Niekoniecznie grałeś w Alana. Może oglądałeś „Lost” setki razy, może znasz książki Kinga na pamięć, nieważne też, czy jesteś fanem Noir, czy fantasy. Po prostu wstałeś rano i w końcu dałeś upust swej twórczej naturze. Musisz wiedzieć, że pisanie nie jest złe, nieważne, jak bardzo źle byś pisał. Pewne opowieści można skorygować, styl pisania poprawić, ale jeżeli naprawdę chcesz, by książka/opowieść wciągnęły czytelnika, i to dla niego tworzysz, nie dla spuszczenia w toalecie, to ułatw sobie drogę do półek księgarni i… zrezygnuj.

 

Twój pomysł jest do dupy.

 

Naprawdę. Zastanów się co ty najlepszego robisz. Twój bohater to przystojny, wysoki i mroczny gość z białymi włosami, w długim płaszczu, z kataną na plecach, władający mrokiem i zmieniającym się w jakiegoś stwora. Oto twój oryginalny bohater. Za bardzo polubiłeś Vincenta. Naoglądałeś się anime, naczytałeś mang, grałeś pewnie we wszystkie Finalne. Jesteś oryginalny? Nie. Już zawaliłeś. Twoje opowiadanie jest do dupy. Nawet nie próbuj porównywać Acardo (tak nazwałeś protagonistę. Nikt się nie kapnie, czym się inspirowałeś) z Wiedźminem. Nie ta liga.

 

Tworzenie półboga zarezerwowane jest dla dobrych pisarzy. Ty jesteś amatorem chcącym się pisarsko onanizować. Pół biedy, kiedy twój protagonista jest tylko „de best of de best”, ale ty idziesz dalej, dorabiasz do tego logikę i innych bohaterów. Tworzysz pseudonaukowe bzdury „usprawiedliwiając” postać, jednocześnie chcesz „urealnić” ją, sprawić, by to, co umie i robi miało sens. Zaczynasz używać trudnych słów z wikipedii i notatek ze studiów. Tylko tobie wydaje się to logiczne i trzymające kupy. Hej, może nawet napisałeś kawałek fajnego opowiadania, masz dobry styl, niezłe opisy. Ale zawaliłeś, bo Acardo właśnie przemienił się w stwora, bo nie miał innego wyjścia, a dotychczasowi towarzysze są przerażeni tą formą. Po wyrżnięciu efektownymi opisami swoich wrogów zadają pytania, ujawniasz „dramatyczne” skutki przemiany – ciemność może zawładnąć bohaterem na zawsze.

# Zadanie A:
Proszę ocenić, czy stwierdzenia (i), (ii) i (iii) zgadzają się z fragmentem tekstu, odpowiadając przy każdym tak lub nie i przytaczając dosłownie rozstrzygające słowa. (i) Bohater opowiadania nosi imię Acardo. (ii) Pisanie jest złe, jeśli ktoś pisze źle. (iii) Towarzysze bohatera są zachwyceni jego przemianą w stwora.
# Zadanie B:
Zwróć z fragmentu tekstu wszystko od słów „Niekoniecznie grałeś w” aż po słowa „pomysł jest do dupy.”, bez żadnych zmian.
Materiał nie jest tu do niczego potrzebny.

# Zawartość zbioru danych:
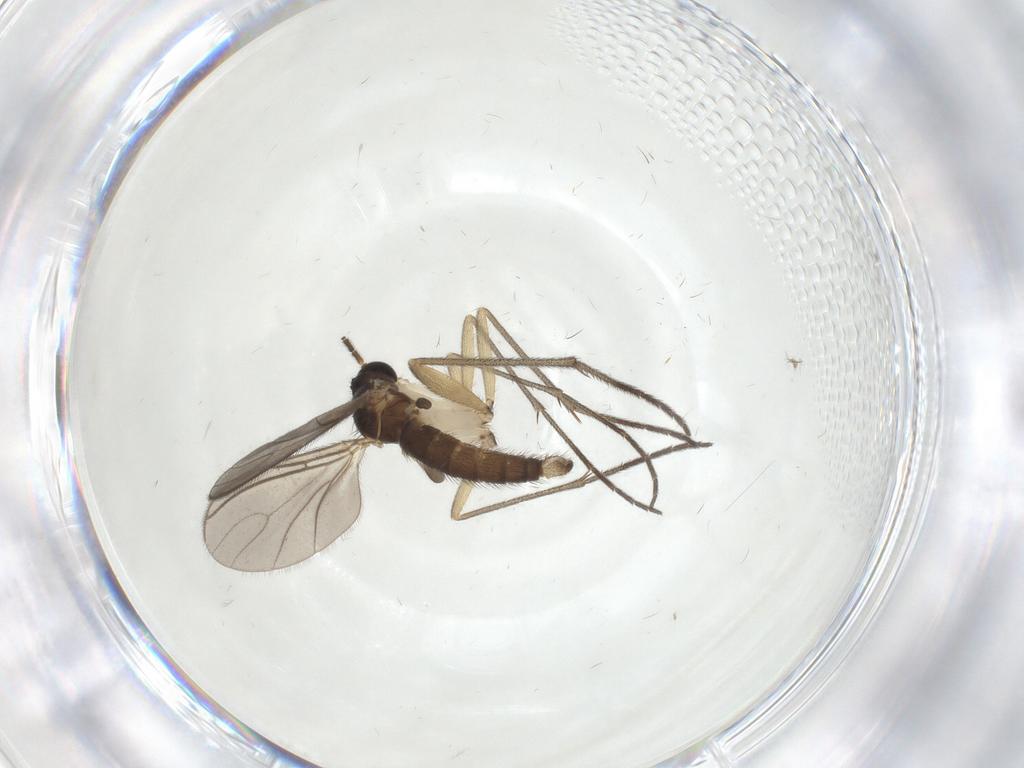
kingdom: Animalia
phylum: Arthropoda
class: Insecta
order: Diptera
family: Sciaridae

# Oczekiwany wynik A:
(i) Tak: „Acardo (tak nazwałeś protagonistę.”
(ii) Nie: „Musisz wiedzieć, że pisanie nie jest złe, nieważne, jak bardzo źle byś pisał.”
(iii) Nie: „dotychczasowi towarzysze są przerażeni tą formą.”

# Oczekiwany wynik B:
Niekoniecznie grałeś w Alana. Może oglądałeś „Lost” setki razy, może znasz książki Kinga na pamięć, nieważne też, czy jesteś fanem Noir, czy fantasy. Po prostu wstałeś rano i w końcu dałeś upust swej twórczej naturze. Musisz wiedzieć, że pisanie nie jest złe, nieważne, jak bardzo źle byś pisał. Pewne opowieści można skorygować, styl pisania poprawić, ale jeżeli naprawdę chcesz, by książka/opowieść wciągnęły czytelnika, i to dla niego tworzysz, nie dla spuszczenia w toalecie, to ułatw sobie drogę do półek księgarni i… zrezygnuj.

 

Twój pomysł jest do dupy.